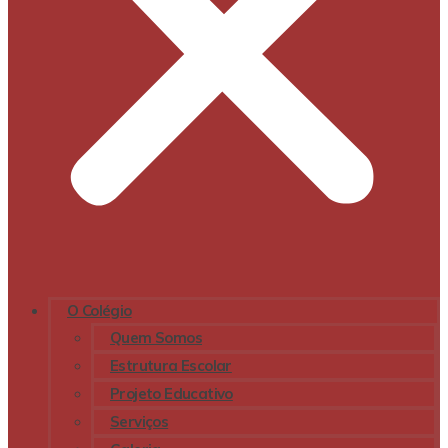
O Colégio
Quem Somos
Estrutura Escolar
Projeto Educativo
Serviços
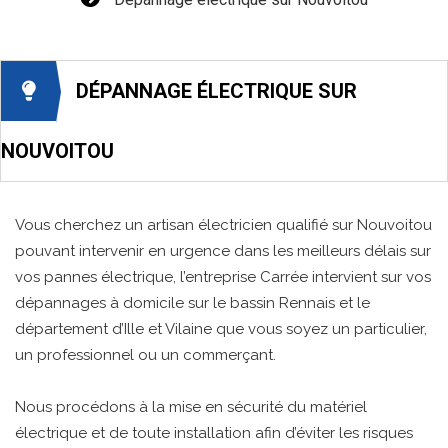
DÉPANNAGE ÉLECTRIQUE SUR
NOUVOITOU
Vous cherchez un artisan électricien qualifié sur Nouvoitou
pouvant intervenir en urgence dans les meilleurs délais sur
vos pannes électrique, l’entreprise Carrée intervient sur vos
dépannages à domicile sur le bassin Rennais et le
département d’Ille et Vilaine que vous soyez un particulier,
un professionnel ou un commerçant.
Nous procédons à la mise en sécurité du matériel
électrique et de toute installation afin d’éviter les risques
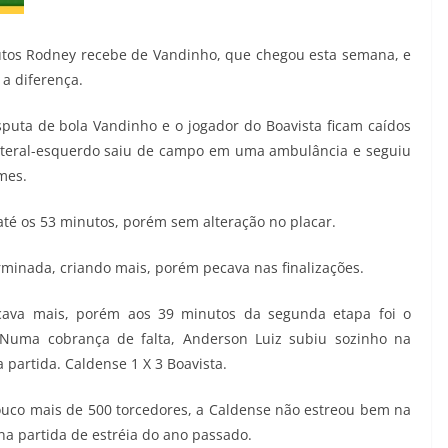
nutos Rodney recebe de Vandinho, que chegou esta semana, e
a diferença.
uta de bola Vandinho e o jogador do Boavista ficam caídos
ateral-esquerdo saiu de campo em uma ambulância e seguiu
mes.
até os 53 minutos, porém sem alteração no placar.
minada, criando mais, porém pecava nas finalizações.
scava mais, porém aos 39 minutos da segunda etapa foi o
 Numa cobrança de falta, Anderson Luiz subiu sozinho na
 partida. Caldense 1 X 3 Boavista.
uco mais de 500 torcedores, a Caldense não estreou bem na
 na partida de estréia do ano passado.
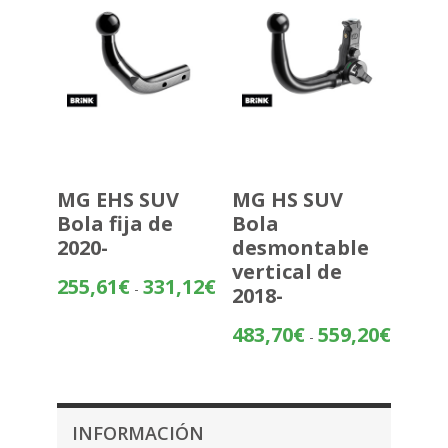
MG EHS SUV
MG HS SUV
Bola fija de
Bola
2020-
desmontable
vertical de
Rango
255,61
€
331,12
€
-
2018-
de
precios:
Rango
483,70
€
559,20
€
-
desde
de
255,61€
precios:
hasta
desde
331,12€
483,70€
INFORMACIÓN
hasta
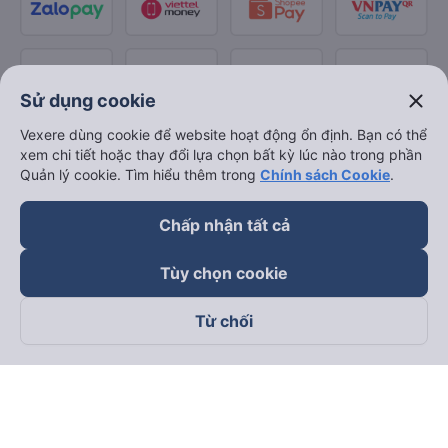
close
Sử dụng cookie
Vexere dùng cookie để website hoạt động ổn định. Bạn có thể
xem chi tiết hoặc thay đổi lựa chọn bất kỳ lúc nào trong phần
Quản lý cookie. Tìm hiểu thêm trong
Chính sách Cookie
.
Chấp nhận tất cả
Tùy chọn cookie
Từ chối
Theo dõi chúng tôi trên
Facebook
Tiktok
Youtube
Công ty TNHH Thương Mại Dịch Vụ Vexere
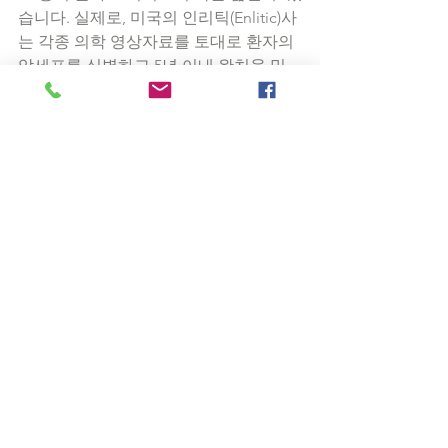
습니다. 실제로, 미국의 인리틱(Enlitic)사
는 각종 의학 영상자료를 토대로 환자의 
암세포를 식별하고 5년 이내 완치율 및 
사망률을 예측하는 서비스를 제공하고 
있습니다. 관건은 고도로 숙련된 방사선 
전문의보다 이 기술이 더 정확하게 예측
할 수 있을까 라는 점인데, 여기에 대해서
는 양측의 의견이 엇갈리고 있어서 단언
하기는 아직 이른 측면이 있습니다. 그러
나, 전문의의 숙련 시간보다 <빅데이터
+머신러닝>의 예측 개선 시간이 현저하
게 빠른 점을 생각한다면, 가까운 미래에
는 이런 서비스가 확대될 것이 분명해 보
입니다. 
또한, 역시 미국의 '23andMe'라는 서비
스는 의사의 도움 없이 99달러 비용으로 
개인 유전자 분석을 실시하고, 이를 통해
- - - -
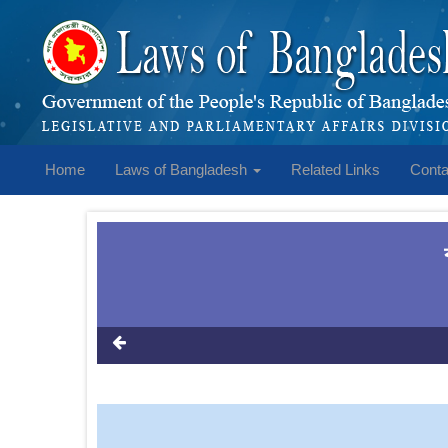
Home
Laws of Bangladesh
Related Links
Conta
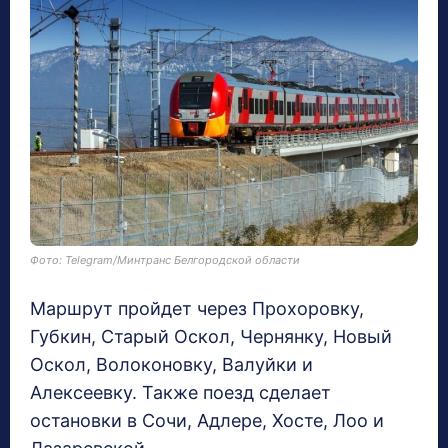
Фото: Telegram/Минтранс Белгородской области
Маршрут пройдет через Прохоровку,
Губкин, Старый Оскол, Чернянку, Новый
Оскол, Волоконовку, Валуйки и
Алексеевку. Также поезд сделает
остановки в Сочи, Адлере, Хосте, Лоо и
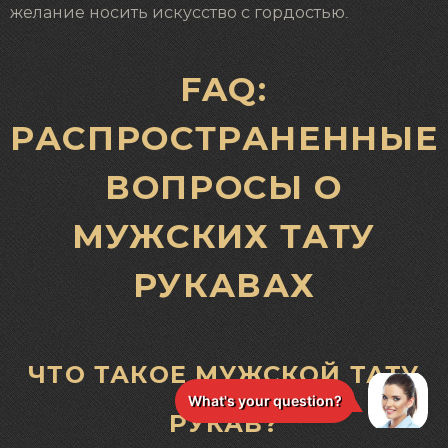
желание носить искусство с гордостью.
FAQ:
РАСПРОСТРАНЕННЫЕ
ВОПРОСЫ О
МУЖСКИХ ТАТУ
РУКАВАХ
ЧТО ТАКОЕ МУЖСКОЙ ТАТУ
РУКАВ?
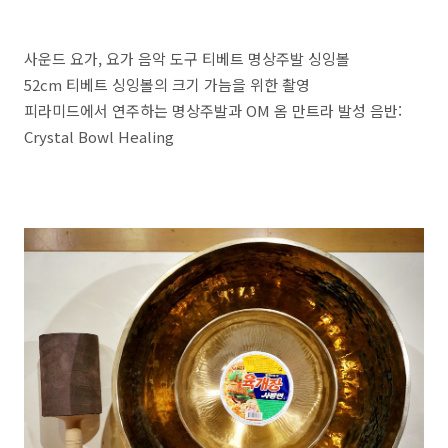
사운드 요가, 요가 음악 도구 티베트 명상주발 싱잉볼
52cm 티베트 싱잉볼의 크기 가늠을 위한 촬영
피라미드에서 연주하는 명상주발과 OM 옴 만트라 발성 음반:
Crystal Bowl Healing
- - - -
- _TASK BRIEF_
Which of the lines above include the word "porém"? Copy each of them.

- _ANSWER AREA_
até os 53 minutos, porém sem alteração no placar.
minada, criando mais, porém pecava nas finalizações.
scava mais, porém aos 39 minutos da segunda etapa foi o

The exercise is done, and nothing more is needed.